Fig. 25.—Water finding its way from a hillside.
Fig. 26.—The sinking of wells.
If the water is held in the ground as in the first case, it is possible to develop the spring artificially; that is, to drill through or bore through the overlying impervious strata so as to allow the escape of the water. When this happens, the water bursts forth exactly as in a natural spring except that under some conditions the pressure may be sufficient to force the water rising in a pipe instead of through the ground to flow above the surface of the ground as a fountain or jet, making what is known as an "artesian well." A true well, on the other hand, may be put down in the ground and through strata where springs could never develop; that is, where no pressure exists in such a way as to bring the water to the surface, as in Fig. 26. The well here is sunk until it reaches the water, and it is safe to say that one can always reach a layer of water in the ground by a well if the well is deep enough.
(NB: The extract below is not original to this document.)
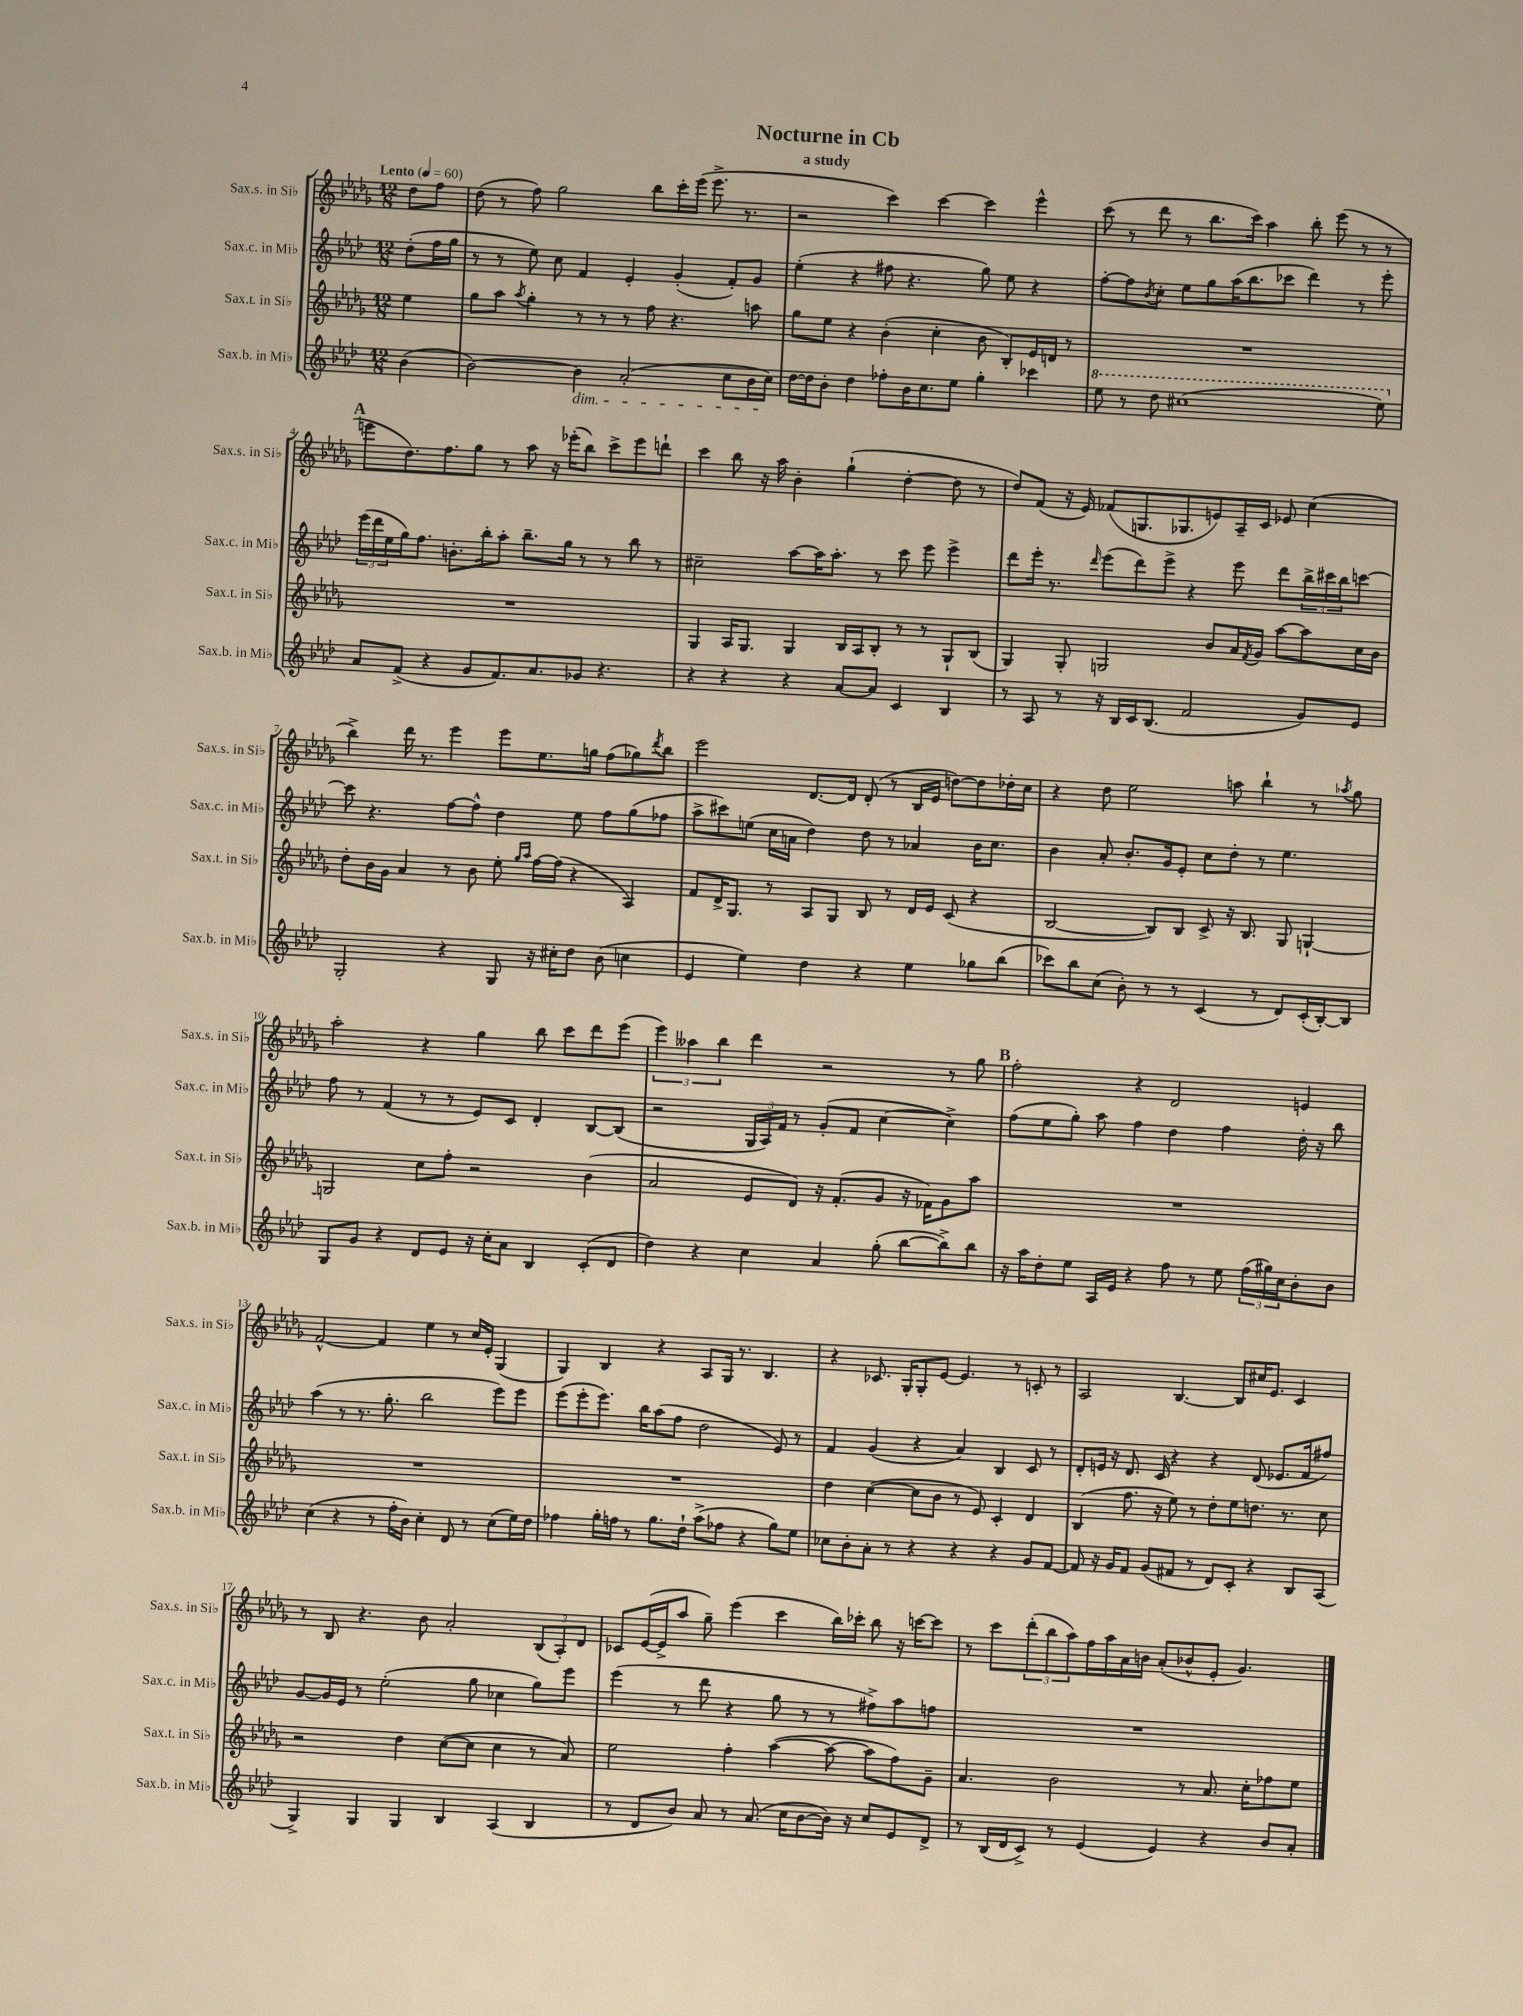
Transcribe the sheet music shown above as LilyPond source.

The flow of underground water is, however, always very uncertain and confusing, and even in localities where water would naturally be expected in quantity, as, for instance, in the bottom of a valley filled with glacial drift, much disappointment is often experienced because the expected water is not found. The city supply of Ithaca, New York, is a case in point. For six miles south of the lake there is a broad, almost level valley filled many hundred feet deep with glacial drift and presumably filled with water flowing at some unknown depth below the surface into the lake. When the city was recovering from the typhoid fever epidemic which, in 1903, committed such ravages, well water seemed to the panic-stricken citizens the only safe water. Geologists were called in, and they gravely asserted that the valley contained glacial drift to a great depth and that an ample supply of pure water could be counted on. It was known that water was met all through this valley at depths of from six to twelve feet and then that there would be found a layer of finely powdered silt to a depth of about one hundred feet, when another layer of water would be found, and that all the private wells reached this layer. When tested by the city, however, it was found that this water-bearing stratum was of too fine material to yield its water freely, and the supply from the depth was altogether inadequate. In one section of the town large quantities of good water were found at a depth of about three hundred feet, and the city thought that other wells of the same depth should add to the quantity, but experiment showed that this three hundred-foot water was limited to one particular section, and after a considerable expenditure of money, an underground water-supply for the city was given up.
Ordinary dug well.
The ordinary well at a farmhouse is what is known as a shallow well or sometimes a "dug well," usually ten to twenty feet deep. This type does not usually pierce any impervious layer and thus reach a water-bearing stratum, otherwise inaccessible. The water is found almost at the surface, and the depth of the well is only that necessary to reach the first water layer. A very good example of this kind of well is to be found on the south shores of Long Island Sound, where a pipe can be driven into the sand at any point, and at a depth of a few feet an abundant and cheap supply of water may be secured. The amount of water that such a well can furnish depends upon the area from which the water comes and upon the size of the particles of sand or gravel through which the water has to percolate, it being evident that the finer the material, the more difficult for the water to penetrate.
The writer remembers superintending the digging of trenches in the streets of a city where the texture of the soil varied continually from clay to sand and even to gravel, all saturated with subsoil water into which wells could have been dug. It was very striking to see how the coarseness of the material affected the quantity of water that had to be pumped from the trenches,—the finest sand requiring only one hand pump at a time, while the coarse gravel required either a dozen men or a steam pump to keep a short trench reasonably free from water. The same conditions exist when a well is in operation, modified by the fact that the coarse material yielding a larger supply will be most quickly exhausted unless the area drained is very large.
A shallow well is most uncertain as to its quantity and is likely to be of doubtful quality. There are, however, some examples of shallow well supplies which furnish large amounts of water; as, for instance, the one at Waltham, Massachusetts, or at Bath, New York,—the latter, a dug well some twenty feet in diameter and about twenty-eight feet deep, furnishing a constant supply of good water to a village of about 4000 people.